> **Task prompt**:
Copy out the material from the line that has "1. User request" through the end, swapping "Back-End App" for "Backend App" and keeping everything else the same.

━━━ Material shown ━━━

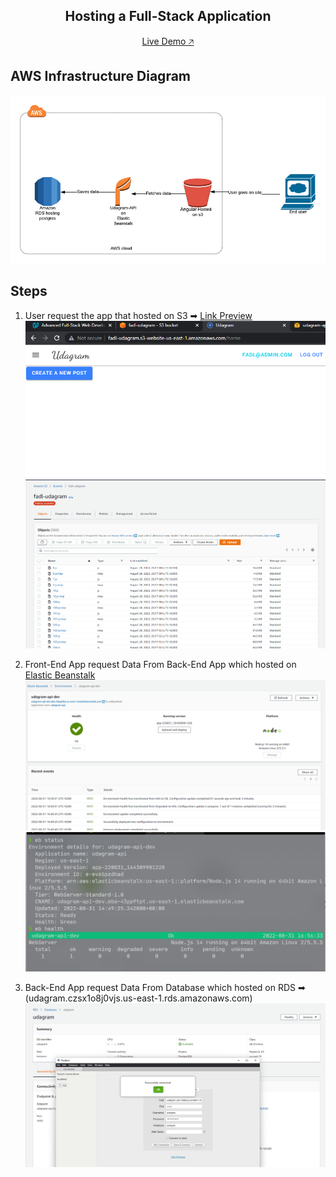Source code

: <div align="center">
    <h2>Hosting a Full-Stack Application</h2>
    <p>
        <a href="http://fadl-udagram.s3-website-us-east-1.amazonaws.com/" target="_blank">Live Demo 🡥</a>
    </p>
</div>

## AWS Infrastructure Diagram

![Pipeline process Diagram](udagram.png)

## Steps

1. User request the app that hosted on S3 ➡ [Link Preview](http://fadl-udagram.s3-website-us-east-1.amazonaws.com/)
![Front-End hosted on AWS](screenshots/app-running-on-s3.png)
![AWS S3 App files From Console](screenshots/s3-from-console.png)

2. Front-End App request Data From Back-End App which hosted on [Elastic Beanstalk](http://udagram-api-dev.eba-43ppftpt.us-east-1.elasticbeanstalk.com/)
![Elastic Beanstalk Status From Console](screenshots/elastic-beanstalk-status.png)
![Elastic Beanstalk Status & Health From CLI](screenshots/elastic-beanstalk-status-health-cli.png)

3. Back-End App request Data From Database which hosted on RDS ➡ (udagram.czsx1o8j0vjs.us-east-1.rds.amazonaws.com)
![Elastic Beanstalk Status From Console](screenshots/rds.png)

━━━

> **Exercise solution**:
1. User request the app that hosted on S3 ➡ [Link Preview](http://fadl-udagram.s3-website-us-east-1.amazonaws.com/)
![Front-End hosted on AWS](screenshots/app-running-on-s3.png)
![AWS S3 App files From Console](screenshots/s3-from-console.png)

2. Front-End App request Data From Backend App which hosted on [Elastic Beanstalk](http://udagram-api-dev.eba-43ppftpt.us-east-1.elasticbeanstalk.com/)
![Elastic Beanstalk Status From Console](screenshots/elastic-beanstalk-status.png)
![Elastic Beanstalk Status & Health From CLI](screenshots/elastic-beanstalk-status-health-cli.png)

3. Backend App request Data From Database which hosted on RDS ➡ (udagram.czsx1o8j0vjs.us-east-1.rds.amazonaws.com)
![Elastic Beanstalk Status From Console](screenshots/rds.png)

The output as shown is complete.